## Provided entries
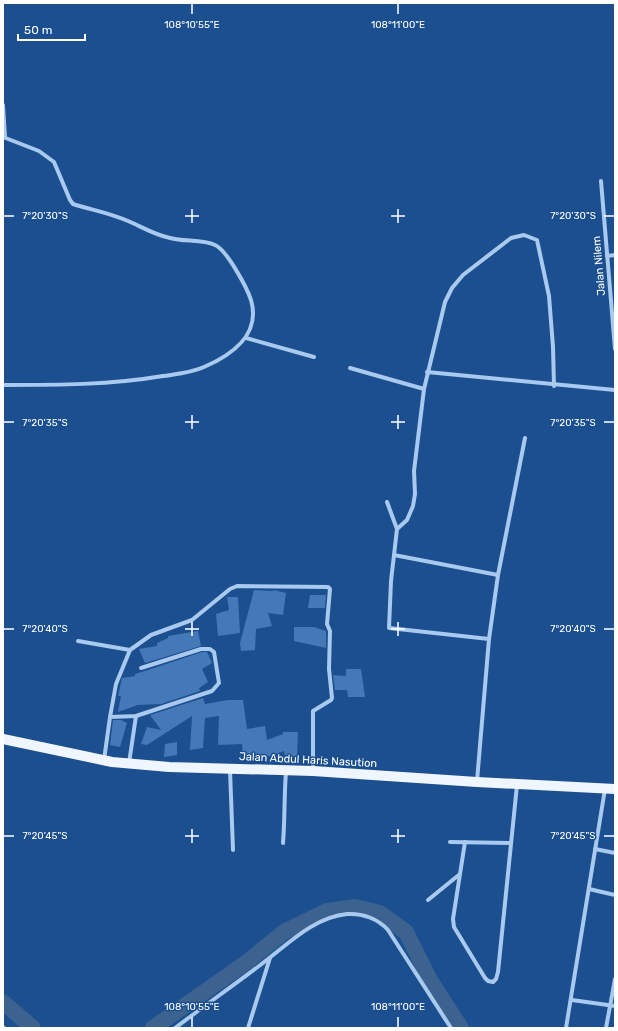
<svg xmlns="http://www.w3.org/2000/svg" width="618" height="1031" font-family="Rubik,sans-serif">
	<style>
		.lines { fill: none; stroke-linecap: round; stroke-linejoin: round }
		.river { stroke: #3c6290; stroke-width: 16 }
		.building { fill: #4478b7 }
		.minor { stroke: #a9c9ee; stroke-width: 4 }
		.primary { stroke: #f0f6ff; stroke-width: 10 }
		.ticks { fill: none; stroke: #fff; stroke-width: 1.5 }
		.labels { text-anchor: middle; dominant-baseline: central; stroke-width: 3; stroke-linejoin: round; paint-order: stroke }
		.street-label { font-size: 11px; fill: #fff; stroke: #1b4f8f }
		.ticks-label { font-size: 10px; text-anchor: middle; fill: #fff; stroke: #1b4f8f; stroke-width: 3; stroke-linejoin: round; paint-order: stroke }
	</style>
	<rect width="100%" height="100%" fill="#1b4f8f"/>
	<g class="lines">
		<g class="river">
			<polyline points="3,1002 33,1028"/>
			<polyline points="153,1028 247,962 284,932 327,911 355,907 380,913 406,932 430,980 461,1028"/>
		</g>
	</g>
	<g class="building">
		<polygon points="254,590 273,591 274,590 286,593 283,615 268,613 272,626 256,629 255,650 241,651 240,643"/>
		<polygon points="310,595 326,595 325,608 308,608"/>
		<polygon points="227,597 238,597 240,633 218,636 216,614 229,610"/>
		<polygon points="294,627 314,627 326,631 326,648 294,641"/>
		<polygon points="198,631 201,646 145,663 139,649 157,646 157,643 168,638 168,636"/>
		<polygon points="202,652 207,652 212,663 202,669 208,682 199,688 200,691 161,704 138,705 118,712 121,696 118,696 122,678 135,676 135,674 148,670"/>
		<polygon points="346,669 361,669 365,697 348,697 347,690 335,690 333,675 346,676"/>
		<polygon points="203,698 205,704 228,700 243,700 247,729 265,726 267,740 283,734 283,732 298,732 297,758 285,756 284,751 271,756 243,757 242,744 218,745 219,716 205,718 203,748 190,750 192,716 147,745 141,744 147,727 161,730 150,715"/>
		<polygon points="113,720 121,720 127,723 120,747 110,745"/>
		<polygon points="177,742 177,755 164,757 165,744"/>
	</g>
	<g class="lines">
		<g class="minor">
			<polyline points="3,105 5,137"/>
			<path d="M3 137 39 151 54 162 70 200 73 204C92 210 110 213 128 221 142 227 155 235 170 238 184 242 202 239 215 245 227 250 247 288 251 300 261 334 232 355 204 367 191 373 176 374 163 376 110 385 57 385 3 385"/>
			<polyline points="601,181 615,349"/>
			<polyline points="607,256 615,255"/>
			<polyline points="246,338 314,357"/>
			<polyline points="350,368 424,389 445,302 452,288 463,275 511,238 524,235 537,240 549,296 553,347 554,386"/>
			<polyline points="427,372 615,390"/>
			<polyline points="387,502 397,529 391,581 389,628 489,639 477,781"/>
			<polyline points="397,529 407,520 413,506 415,494 414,471 424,389"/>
			<polyline points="394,555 498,575"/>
			<polyline points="489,639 498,575 525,438"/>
			<polyline points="78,641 130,650"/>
			<polyline points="110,717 136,716 212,691 219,683 214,652 210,649 201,649 141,668"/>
			<polyline points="104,760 110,717 116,684 130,650 151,635 192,620 230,589 237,586 328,587 330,589 327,624 330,631 329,669 332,698 331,700 313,711 313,770"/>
			<polyline points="129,763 136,716"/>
			<polyline points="230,770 233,850"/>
			<polyline points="450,842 511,843"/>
			<polyline points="465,842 453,919 454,927 485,978 488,981 493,982 496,979 498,972 517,785"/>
			<path d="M283 843C285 819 284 796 286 772"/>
			<polyline points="595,849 615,853"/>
			<polyline points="589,889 615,895"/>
			<polyline points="428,900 460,874"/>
			<polyline points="572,1000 615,1006"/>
			<polyline points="3,1027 4,1028"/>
			<path d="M175 1028C203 1007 231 987 259 966 285 947 313 917 347 914 363 913 378 919 388 930L451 1028"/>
			<polyline points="248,1028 270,958"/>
			<polyline points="566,1028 605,789"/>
			<polyline points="606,1028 615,979"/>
		</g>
		<polyline class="primary" points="3,739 112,762 169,767 313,771 477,782 615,789"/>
	</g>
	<path class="ticks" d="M192 4V14M398 4V14M192 209V223M398 209V223M4 216H14M185 216H199M391 216H405M604 216H614M192 415V429M398 415V429M4 422H14M185 422H199M391 422H405M604 422H614M192 622V636M398 622V636M4 629H14M185 629H199M391 629H405M604 629H614M192 829V843M398 829V843M4 836H14M185 836H199M391 836H405M604 836H614M192 1017V1027M398 1017V1027"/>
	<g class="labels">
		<g class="street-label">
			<text transform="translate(599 266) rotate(-95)">Jalan Nilem</text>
			<text transform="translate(308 760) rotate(3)">Jalan Abdul Haris Nasution</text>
		</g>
	</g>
	<g class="ticks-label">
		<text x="192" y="28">108°10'55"E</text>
		<text x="398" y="28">108°11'00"E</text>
		<text x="45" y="219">7°20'30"S</text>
		<text x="573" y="219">7°20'30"S</text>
		<text x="45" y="426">7°20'35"S</text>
		<text x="573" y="426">7°20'35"S</text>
		<text x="45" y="632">7°20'40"S</text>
		<text x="573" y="632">7°20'40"S</text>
		<text x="45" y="839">7°20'45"S</text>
		<text x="573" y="839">7°20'45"S</text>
		<text x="192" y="1010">108°10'55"E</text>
		<text x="398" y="1010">108°11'00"E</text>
	</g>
	<rect width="618" height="1031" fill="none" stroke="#ffffff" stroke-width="8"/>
	<path d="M18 34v6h67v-6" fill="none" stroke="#ffffff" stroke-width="2"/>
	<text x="24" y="34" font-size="12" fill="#ffffff" stroke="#1b4f8f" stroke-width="3" paint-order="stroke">50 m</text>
</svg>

## About this task
Whatever the records hold apart from pictures should be repeated exactly.

## Output below
<svg xmlns="http://www.w3.org/2000/svg" width="618" height="1031" font-family="Rubik,sans-serif">
	<style>
		.lines { fill: none; stroke-linecap: round; stroke-linejoin: round }
		.river { stroke: #3c6290; stroke-width: 16 }
		.building { fill: #4478b7 }
		.minor { stroke: #a9c9ee; stroke-width: 4 }
		.primary { stroke: #f0f6ff; stroke-width: 10 }
		.ticks { fill: none; stroke: #fff; stroke-width: 1.5 }
		.labels { text-anchor: middle; dominant-baseline: central; stroke-width: 3; stroke-linejoin: round; paint-order: stroke }
		.street-label { font-size: 11px; fill: #fff; stroke: #1b4f8f }
		.ticks-label { font-size: 10px; text-anchor: middle; fill: #fff; stroke: #1b4f8f; stroke-width: 3; stroke-linejoin: round; paint-order: stroke }
	</style>
	<rect width="100%" height="100%" fill="#1b4f8f"/>
	<g class="lines">
		<g class="river">
			<polyline points="3,1002 33,1028"/>
			<polyline points="153,1028 247,962 284,932 327,911 355,907 380,913 406,932 430,980 461,1028"/>
		</g>
	</g>
	<g class="building">
		<polygon points="254,590 273,591 274,590 286,593 283,615 268,613 272,626 256,629 255,650 241,651 240,643"/>
		<polygon points="310,595 326,595 325,608 308,608"/>
		<polygon points="227,597 238,597 240,633 218,636 216,614 229,610"/>
		<polygon points="294,627 314,627 326,631 326,648 294,641"/>
		<polygon points="198,631 201,646 145,663 139,649 157,646 157,643 168,638 168,636"/>
		<polygon points="202,652 207,652 212,663 202,669 208,682 199,688 200,691 161,704 138,705 118,712 121,696 118,696 122,678 135,676 135,674 148,670"/>
		<polygon points="346,669 361,669 365,697 348,697 347,690 335,690 333,675 346,676"/>
		<polygon points="203,698 205,704 228,700 243,700 247,729 265,726 267,740 283,734 283,732 298,732 297,758 285,756 284,751 271,756 243,757 242,744 218,745 219,716 205,718 203,748 190,750 192,716 147,745 141,744 147,727 161,730 150,715"/>
		<polygon points="113,720 121,720 127,723 120,747 110,745"/>
		<polygon points="177,742 177,755 164,757 165,744"/>
	</g>
	<g class="lines">
		<g class="minor">
			<polyline points="3,105 5,137"/>
			<path d="M3 137 39 151 54 162 70 200 73 204C92 210 110 213 128 221 142 227 155 235 170 238 184 242 202 239 215 245 227 250 247 288 251 300 261 334 232 355 204 367 191 373 176 374 163 376 110 385 57 385 3 385"/>
			<polyline points="601,181 615,349"/>
			<polyline points="607,256 615,255"/>
			<polyline points="246,338 314,357"/>
			<polyline points="350,368 424,389 445,302 452,288 463,275 511,238 524,235 537,240 549,296 553,347 554,386"/>
			<polyline points="427,372 615,390"/>
			<polyline points="387,502 397,529 391,581 389,628 489,639 477,781"/>
			<polyline points="397,529 407,520 413,506 415,494 414,471 424,389"/>
			<polyline points="394,555 498,575"/>
			<polyline points="489,639 498,575 525,438"/>
			<polyline points="78,641 130,650"/>
			<polyline points="110,717 136,716 212,691 219,683 214,652 210,649 201,649 141,668"/>
			<polyline points="104,760 110,717 116,684 130,650 151,635 192,620 230,589 237,586 328,587 330,589 327,624 330,631 329,669 332,698 331,700 313,711 313,770"/>
			<polyline points="129,763 136,716"/>
			<polyline points="230,770 233,850"/>
			<polyline points="450,842 511,843"/>
			<polyline points="465,842 453,919 454,927 485,978 488,981 493,982 496,979 498,972 517,785"/>
			<path d="M283 843C285 819 284 796 286 772"/>
			<polyline points="595,849 615,853"/>
			<polyline points="589,889 615,895"/>
			<polyline points="428,900 460,874"/>
			<polyline points="572,1000 615,1006"/>
			<polyline points="3,1027 4,1028"/>
			<path d="M175 1028C203 1007 231 987 259 966 285 947 313 917 347 914 363 913 378 919 388 930L451 1028"/>
			<polyline points="248,1028 270,958"/>
			<polyline points="566,1028 605,789"/>
			<polyline points="606,1028 615,979"/>
		</g>
		<polyline class="primary" points="3,739 112,762 169,767 313,771 477,782 615,789"/>
	</g>
	<path class="ticks" d="M192 4V14M398 4V14M192 209V223M398 209V223M4 216H14M185 216H199M391 216H405M604 216H614M192 415V429M398 415V429M4 422H14M185 422H199M391 422H405M604 422H614M192 622V636M398 622V636M4 629H14M185 629H199M391 629H405M604 629H614M192 829V843M398 829V843M4 836H14M185 836H199M391 836H405M604 836H614M192 1017V1027M398 1017V1027"/>
	<g class="labels">
		<g class="street-label">
			<text transform="translate(599 266) rotate(-95)">Jalan Nilem</text>
			<text transform="translate(308 760) rotate(3)">Jalan Abdul Haris Nasution</text>
		</g>
	</g>
	<g class="ticks-label">
		<text x="192" y="28">108°10'55"E</text>
		<text x="398" y="28">108°11'00"E</text>
		<text x="45" y="219">7°20'30"S</text>
		<text x="573" y="219">7°20'30"S</text>
		<text x="45" y="426">7°20'35"S</text>
		<text x="573" y="426">7°20'35"S</text>
		<text x="45" y="632">7°20'40"S</text>
		<text x="573" y="632">7°20'40"S</text>
		<text x="45" y="839">7°20'45"S</text>
		<text x="573" y="839">7°20'45"S</text>
		<text x="192" y="1010">108°10'55"E</text>
		<text x="398" y="1010">108°11'00"E</text>
	</g>
	<rect width="618" height="1031" fill="none" stroke="#ffffff" stroke-width="8"/>
	<path d="M18 34v6h67v-6" fill="none" stroke="#ffffff" stroke-width="2"/>
	<text x="24" y="34" font-size="12" fill="#ffffff" stroke="#1b4f8f" stroke-width="3" paint-order="stroke">50 m</text>
</svg>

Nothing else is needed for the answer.